2nd century Eastern Han dynasty eunuch official

Cao Teng (died c. late 150s), courtesy name Jixing, was a eunuch who lived during the Eastern Han dynasty of China. He served four Han emperors (Shun, Chong, Zhi, and Huan). Through his adopted son Cao Song, he was the grandfather of Cao Cao, who laid the foundations for the state of Cao Wei in the Three Kingdoms period. On 3 August 229, during the reign of Cao Cao's grandson Cao Rui, Cao Teng was posthumously honoured as "Emperor Gao of Wei" (魏高帝), becoming the only eunuch in Chinese officialdom to have this honor.

==Life==
Cao Teng served as an Attendant at the Yellow Gates (小黃門) in the Han imperial court during the reign of Emperor An. In 120, when Emperor Shun was still a prince, Empress Dowager Deng Sui appointed Cao Teng to serve the prince because Cao Teng was honest, modest and prudent. Cao Teng gained the trust of Emperor Shun and became his personal friend. In 126, after Emperor Shun ascended the throne, Cao Teng was promoted to Central Regular Attendant (中常侍), the highest possible rank for a court eunuch.

After Emperor Shun died, his infant son Emperor Chong died after just one year on the throne. The consort kin Liang Ji installed the seven-year-old Liu Zuan (劉纘) on the throne, overruling the popularity of another candidate, Liu Suan (劉蒜). Despite his young age, Liu Zuan showed signs of resentment towards Liang Ji's domineering influence, and was soon poisoned by the general. The imperial court was once again divided in deciding the successor. One group, led by Li Gu, wanted to install Liu Suan on the throne, while Liang Ji led another faction which supported the young Liu Zhi (劉志).
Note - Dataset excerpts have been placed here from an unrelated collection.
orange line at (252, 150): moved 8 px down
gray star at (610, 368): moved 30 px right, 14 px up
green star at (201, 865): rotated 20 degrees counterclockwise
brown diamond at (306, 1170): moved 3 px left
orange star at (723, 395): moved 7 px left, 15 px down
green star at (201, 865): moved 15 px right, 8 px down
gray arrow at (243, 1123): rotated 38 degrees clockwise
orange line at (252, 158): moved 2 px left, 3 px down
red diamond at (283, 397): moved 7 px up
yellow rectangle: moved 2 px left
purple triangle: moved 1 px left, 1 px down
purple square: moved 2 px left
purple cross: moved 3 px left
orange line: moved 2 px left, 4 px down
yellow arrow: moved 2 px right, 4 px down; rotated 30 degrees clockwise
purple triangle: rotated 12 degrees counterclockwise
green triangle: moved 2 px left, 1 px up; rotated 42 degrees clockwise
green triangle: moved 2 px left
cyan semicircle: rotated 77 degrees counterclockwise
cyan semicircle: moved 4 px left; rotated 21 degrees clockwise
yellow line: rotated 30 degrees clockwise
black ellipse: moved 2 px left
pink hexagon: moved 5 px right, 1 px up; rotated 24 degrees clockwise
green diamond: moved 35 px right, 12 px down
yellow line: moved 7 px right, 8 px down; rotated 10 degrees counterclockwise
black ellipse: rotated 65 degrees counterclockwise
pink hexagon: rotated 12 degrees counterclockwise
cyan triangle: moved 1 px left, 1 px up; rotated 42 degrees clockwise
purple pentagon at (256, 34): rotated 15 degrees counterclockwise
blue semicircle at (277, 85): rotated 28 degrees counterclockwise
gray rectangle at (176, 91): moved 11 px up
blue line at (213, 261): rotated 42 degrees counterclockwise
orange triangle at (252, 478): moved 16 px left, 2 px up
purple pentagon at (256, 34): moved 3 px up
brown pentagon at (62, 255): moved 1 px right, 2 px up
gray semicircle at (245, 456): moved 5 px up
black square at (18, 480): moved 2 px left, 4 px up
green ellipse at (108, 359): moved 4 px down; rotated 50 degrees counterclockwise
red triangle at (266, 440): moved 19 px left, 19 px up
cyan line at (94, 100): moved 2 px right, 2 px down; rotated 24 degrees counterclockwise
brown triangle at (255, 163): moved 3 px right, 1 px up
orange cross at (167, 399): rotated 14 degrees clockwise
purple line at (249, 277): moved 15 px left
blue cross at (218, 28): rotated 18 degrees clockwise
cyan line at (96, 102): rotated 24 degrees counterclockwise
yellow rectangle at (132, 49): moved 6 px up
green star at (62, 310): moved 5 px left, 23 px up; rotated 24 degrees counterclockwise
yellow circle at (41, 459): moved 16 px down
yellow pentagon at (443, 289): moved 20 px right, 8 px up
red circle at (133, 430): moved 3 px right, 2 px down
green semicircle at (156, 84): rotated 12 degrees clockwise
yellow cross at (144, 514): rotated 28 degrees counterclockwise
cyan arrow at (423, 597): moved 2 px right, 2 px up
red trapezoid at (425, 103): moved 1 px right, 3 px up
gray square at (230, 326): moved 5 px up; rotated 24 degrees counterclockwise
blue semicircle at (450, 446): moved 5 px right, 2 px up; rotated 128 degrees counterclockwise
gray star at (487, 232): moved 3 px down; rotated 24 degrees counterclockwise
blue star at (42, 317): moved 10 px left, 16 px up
Cao Teng took Liang Ji's side and urged him to defy his critics, and soon the majority backed down.

After Liu Zhi, or Emperor Huan as he was known posthumously, ascended the throne, Cao Teng was rewarded with enfeoffment as the Marquis of Fei Village (費亭侯) for his participation in the succession debate. He was later promoted to Empress's Chamberlain (大長秋) and was placed in charge of the household of Empress Liang Nüying. He also served as Coachman of the Changle Palace (長樂宮太僕) of Empress Dowager Liang Na.

Cao Teng stayed in the court for 30 years, having served four emperors, and was said to have never made big mistakes. The people he promoted were all very famous throughout the empire, such as Yu Fang (虞放), Bian Shao (邊韶) and Zhao Dian (趙典). Cao Teng was a broad-minded person. Once, a provincial governor Zhong Hao (種暠) found evidence that Cao Teng had received bribes and tried, unsuccessfully, to impeach Cao Teng. Despite this, Cao Teng often recommended Zhong Hao to higher positions. Cao Teng was remembered by his contemporaries for his personality and integrity. After Cao Teng died in the late 150s, his foster son Cao Song inherited his marquis title.